True. It is a well-known fact that braincells per capita, and technical competence and understanding rapidly increase the higher you are on the management ladder.

[thewebguyd]

It won't bring understanding though is the problem. You get situations like the parent, where the execs don't have the knowledge, time, or care to learn beyond "vulnerability bad, must patch now"

Execs/Management types getting extra visibility into the technical side, in my experience, has only ever resulted in additional but meaningless work, like just checking boxes on a compliance/audit checklist without actually considering the impacts of those changes, or whether a company is actually vulnerable to the disclosed CVE.

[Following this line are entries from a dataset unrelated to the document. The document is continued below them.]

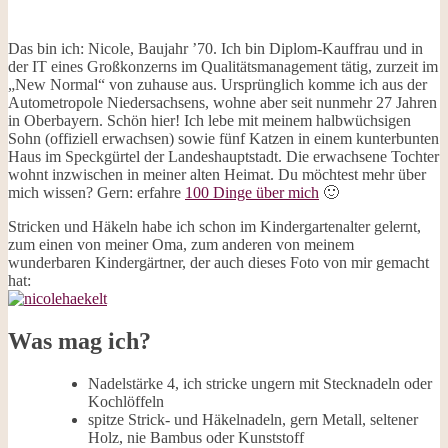
Das bin ich: Nicole, Baujahr ’70. Ich bin Diplom-Kauffrau und in
der IT eines Großkonzerns im Qualitätsmanagement tätig, zurzeit im
„New Normal“ von zuhause aus. Ursprünglich komme ich aus der
Autometropole Niedersachsens, wohne aber seit nunmehr 27 Jahren
in Oberbayern. Schön hier! Ich lebe mit meinem halbwüchsigen
Sohn (offiziell erwachsen) sowie fünf Katzen in einem kunterbunten
Haus im Speckgürtel der Landeshauptstadt. Die erwachsene Tochter
wohnt inzwischen in meiner alten Heimat. Du möchtest mehr über
mich wissen? Gern: erfahre
100 Dinge über mich
🙂
Stricken und Häkeln habe ich schon im Kindergartenalter gelernt,
zum einen von meiner Oma, zum anderen von meinem
wunderbaren Kindergärtner, der auch dieses Foto von mir gemacht
hat:
Was mag ich?
Nadelstärke 4, ich stricke ungern mit Stecknadeln oder
Kochlöffeln
spitze Strick- und Häkelnadeln, gern Metall, seltener
Holz, nie Bambus oder Kunststoff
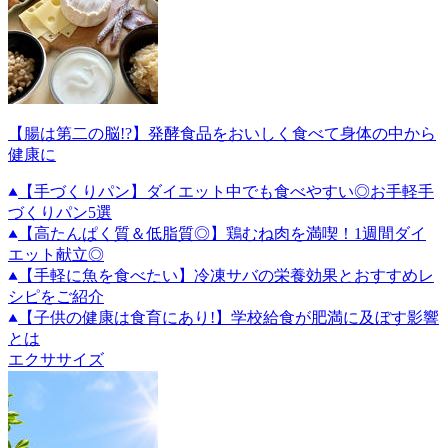
【腸は第二の脳!?】発酵食品をおいしく食べて身体の中から
健康に
【手づくりパン】ダイエット中でも食べやすい◎お手軽手
づくりパン5選
【高たんぱく質＆低脂質◎】鶏むね肉を満喫！1週間ダイ
エット献立◎
【手軽に魚を食べたい】冷凍サバの栄養効果とおすすめレ
シピをご紹介
【子供の健康は食育にあり!】学校給食が肥満に及ぼす影響
とは
エクササイズ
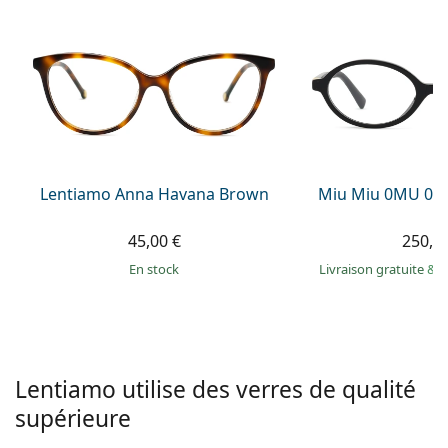
hors ligne
Toutes les marques
Persol
Prada
Toutes les marques
Lentiamo Anna Havana Brown
Miu Miu 0MU 01
45,00 €
250,9
en stock
Livraison gratuite
&
M
Lentiamo utilise des verres de qualité
supérieure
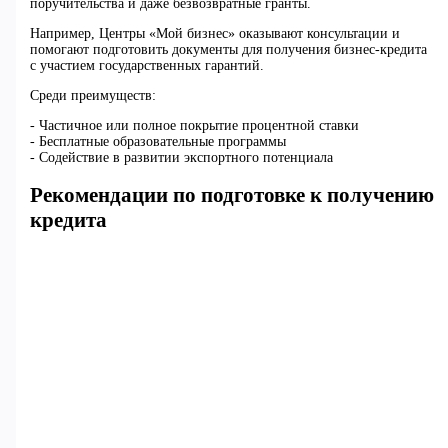
поручительства и даже безвозвратные гранты.
Например, Центры «Мой бизнес» оказывают консультации и
помогают подготовить документы для получения бизнес-кредита
с участием государственных гарантий.
Среди преимуществ:
- Частичное или полное покрытие процентной ставки
- Бесплатные образовательные программы
- Содействие в развитии экспортного потенциала
Рекомендации по подготовке к получению
кредита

It's along the same lines of the BS I deal with day to day from upper management arguing back with "But ChatGPT said..." meanwhile pasting some hallucinated crap that doesn't even apply to our environment.

LLMs are basically a dunning-kruger machine for management. Engineering is best left alone and trusted to do what they are being paid to do.

[deet]

To be fair though, models might be changing the calculus for what constitutes a vulnerability that is too small / too obscure to care about.

If AI is reducing the cost of using the long tail of small vulnerabilities or is making possible chaining them together into something more profound, then those small, less-concerning issues might requiring addressing in a way that was previously not required.

[JumpCrisscross]

Yeah, I’m getting the sense that Mythos is for cybersecurity what blockchain was for back-end finance. A bit useful. But mostly good for bringing attention to upgrading neglected systems.

[yggyy]

This doesn’t make any sense either.

Many systems in relation to banking are very old and will stay that way - the economics are not favourable.

[rossjudson]

I recommend "How to measure anything in cybersecurity risk". Really interesting read about putting actual value on security.